(THE PROBLEM): All lines from the one containing "right eye: (1456, 784)" down to the one containing "left front paw: (2131, 1362)", both ends included, are to be given again exactly; omit the rest of the listing below.

—————

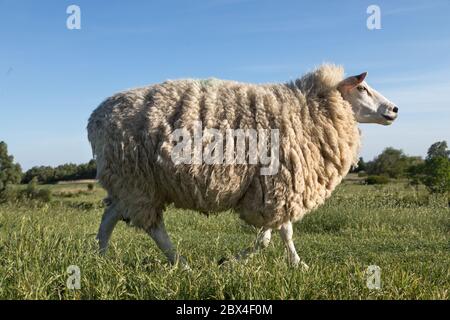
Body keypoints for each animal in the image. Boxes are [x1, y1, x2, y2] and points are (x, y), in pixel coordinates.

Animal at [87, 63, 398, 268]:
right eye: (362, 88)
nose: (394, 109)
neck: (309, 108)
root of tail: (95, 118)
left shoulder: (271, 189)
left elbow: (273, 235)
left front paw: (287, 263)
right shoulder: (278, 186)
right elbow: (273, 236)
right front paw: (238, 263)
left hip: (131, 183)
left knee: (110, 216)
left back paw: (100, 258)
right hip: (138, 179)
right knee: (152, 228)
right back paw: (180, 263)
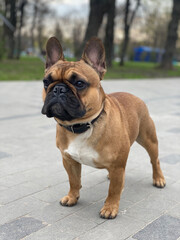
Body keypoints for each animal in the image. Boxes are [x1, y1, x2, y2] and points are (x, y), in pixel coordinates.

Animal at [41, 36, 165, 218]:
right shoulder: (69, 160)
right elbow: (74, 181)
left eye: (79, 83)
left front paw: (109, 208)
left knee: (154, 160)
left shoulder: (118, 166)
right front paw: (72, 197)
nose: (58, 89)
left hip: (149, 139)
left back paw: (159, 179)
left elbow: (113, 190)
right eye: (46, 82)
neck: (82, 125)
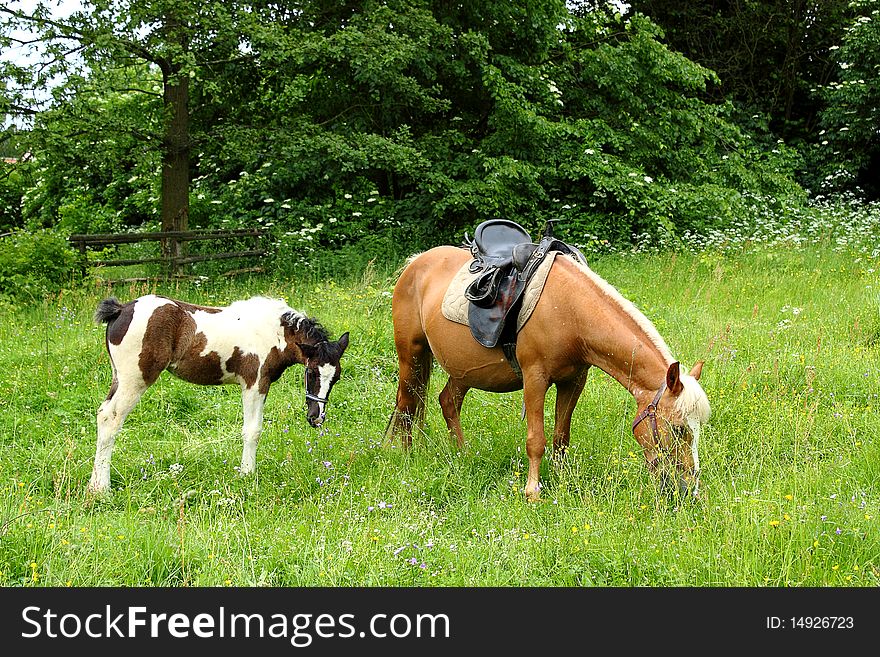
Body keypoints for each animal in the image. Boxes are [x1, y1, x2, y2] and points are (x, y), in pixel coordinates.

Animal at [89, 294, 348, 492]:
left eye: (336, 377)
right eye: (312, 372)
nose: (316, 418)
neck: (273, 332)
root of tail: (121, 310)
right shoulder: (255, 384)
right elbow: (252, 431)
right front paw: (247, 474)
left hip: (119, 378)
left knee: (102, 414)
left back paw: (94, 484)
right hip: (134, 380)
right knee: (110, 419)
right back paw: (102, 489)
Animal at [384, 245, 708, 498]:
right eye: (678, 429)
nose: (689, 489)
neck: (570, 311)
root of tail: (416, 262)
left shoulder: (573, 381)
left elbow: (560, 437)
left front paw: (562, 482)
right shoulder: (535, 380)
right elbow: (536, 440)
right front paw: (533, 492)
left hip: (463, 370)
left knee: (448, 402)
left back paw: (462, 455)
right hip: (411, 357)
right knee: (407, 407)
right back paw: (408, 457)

—————

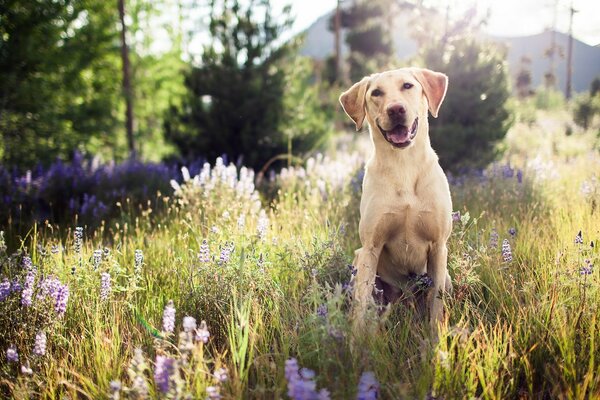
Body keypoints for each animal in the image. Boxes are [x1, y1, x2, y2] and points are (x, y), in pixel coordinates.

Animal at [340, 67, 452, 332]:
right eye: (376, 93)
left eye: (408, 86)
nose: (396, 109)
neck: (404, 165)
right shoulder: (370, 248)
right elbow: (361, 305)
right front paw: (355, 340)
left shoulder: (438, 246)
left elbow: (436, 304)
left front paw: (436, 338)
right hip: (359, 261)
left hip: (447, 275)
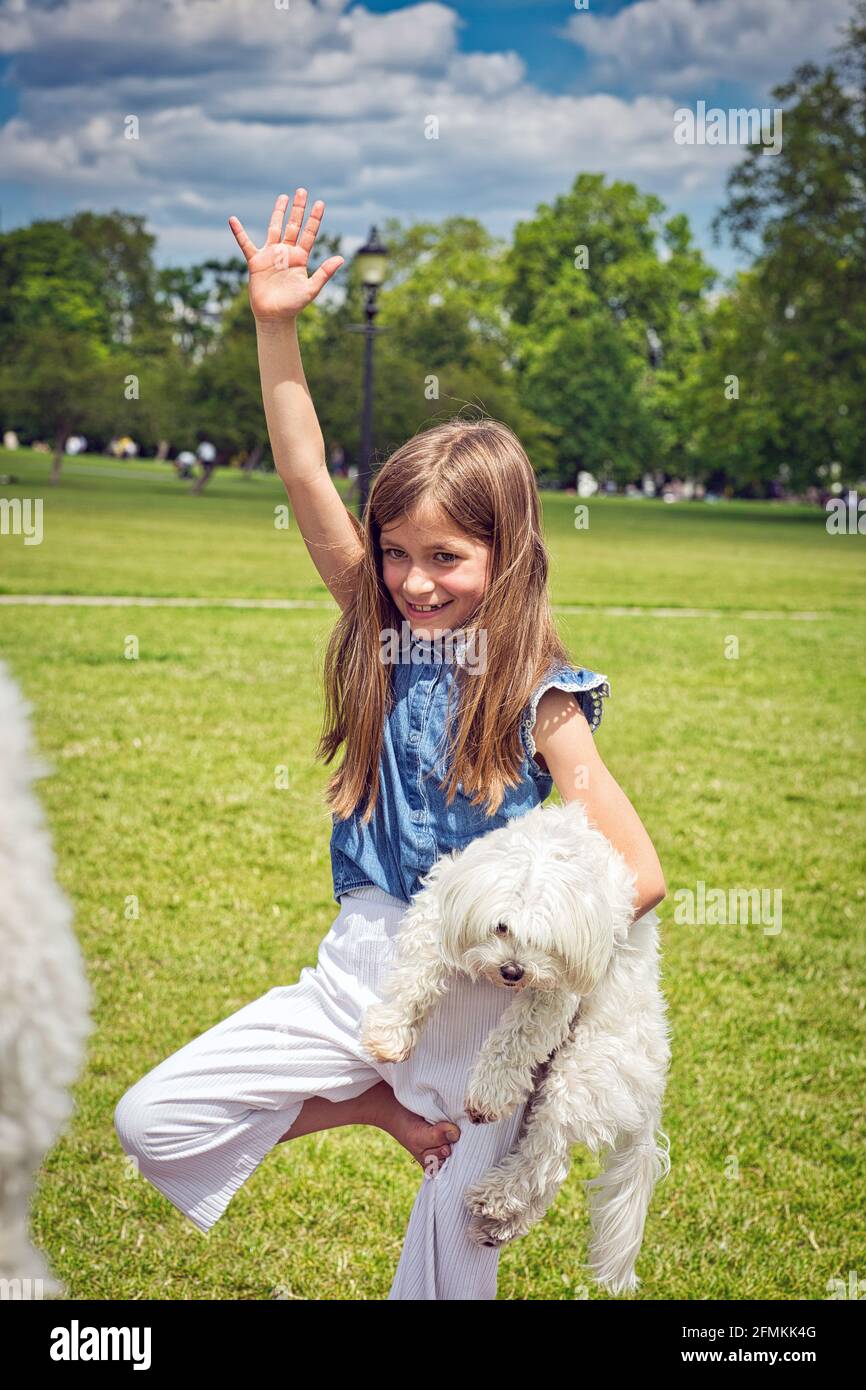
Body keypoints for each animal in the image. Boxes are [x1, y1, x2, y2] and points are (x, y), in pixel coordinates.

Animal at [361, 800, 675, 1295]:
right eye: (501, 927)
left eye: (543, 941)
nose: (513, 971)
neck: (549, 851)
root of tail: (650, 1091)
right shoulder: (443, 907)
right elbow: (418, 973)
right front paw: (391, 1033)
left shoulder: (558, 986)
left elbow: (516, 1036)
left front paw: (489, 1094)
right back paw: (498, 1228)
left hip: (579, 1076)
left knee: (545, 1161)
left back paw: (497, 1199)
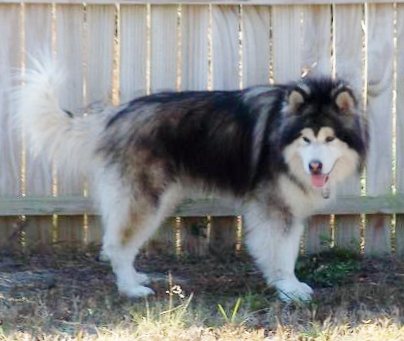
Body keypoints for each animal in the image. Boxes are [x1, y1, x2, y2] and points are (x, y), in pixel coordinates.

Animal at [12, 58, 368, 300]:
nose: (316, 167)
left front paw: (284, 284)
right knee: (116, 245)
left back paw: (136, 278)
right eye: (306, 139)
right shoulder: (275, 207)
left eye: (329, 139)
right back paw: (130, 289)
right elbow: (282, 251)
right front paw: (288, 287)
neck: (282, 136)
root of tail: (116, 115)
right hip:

—————

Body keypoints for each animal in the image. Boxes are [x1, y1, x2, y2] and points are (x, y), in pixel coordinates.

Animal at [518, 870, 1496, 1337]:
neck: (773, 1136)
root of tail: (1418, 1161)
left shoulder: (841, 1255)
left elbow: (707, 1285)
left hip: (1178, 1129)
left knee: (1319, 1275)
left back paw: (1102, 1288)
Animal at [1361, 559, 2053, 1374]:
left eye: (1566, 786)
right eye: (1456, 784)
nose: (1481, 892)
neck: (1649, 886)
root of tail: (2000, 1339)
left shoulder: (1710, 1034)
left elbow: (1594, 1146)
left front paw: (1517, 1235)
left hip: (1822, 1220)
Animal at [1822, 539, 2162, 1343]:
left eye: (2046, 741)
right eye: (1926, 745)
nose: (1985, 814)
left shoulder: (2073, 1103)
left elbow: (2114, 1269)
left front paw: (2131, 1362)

—————

(ANSWER BOX):
right eye: (1456, 784)
nose: (1481, 892)
neck: (1649, 886)
root of tail: (2000, 1339)
left shoulder: (1710, 1034)
left elbow: (1594, 1146)
left front paw: (1517, 1235)
left hip: (1822, 1220)
Animal at [1822, 539, 2162, 1343]:
left eye: (2046, 741)
right eye: (1926, 745)
nose: (1985, 814)
left shoulder: (2073, 1103)
left elbow: (2114, 1269)
left front paw: (2131, 1362)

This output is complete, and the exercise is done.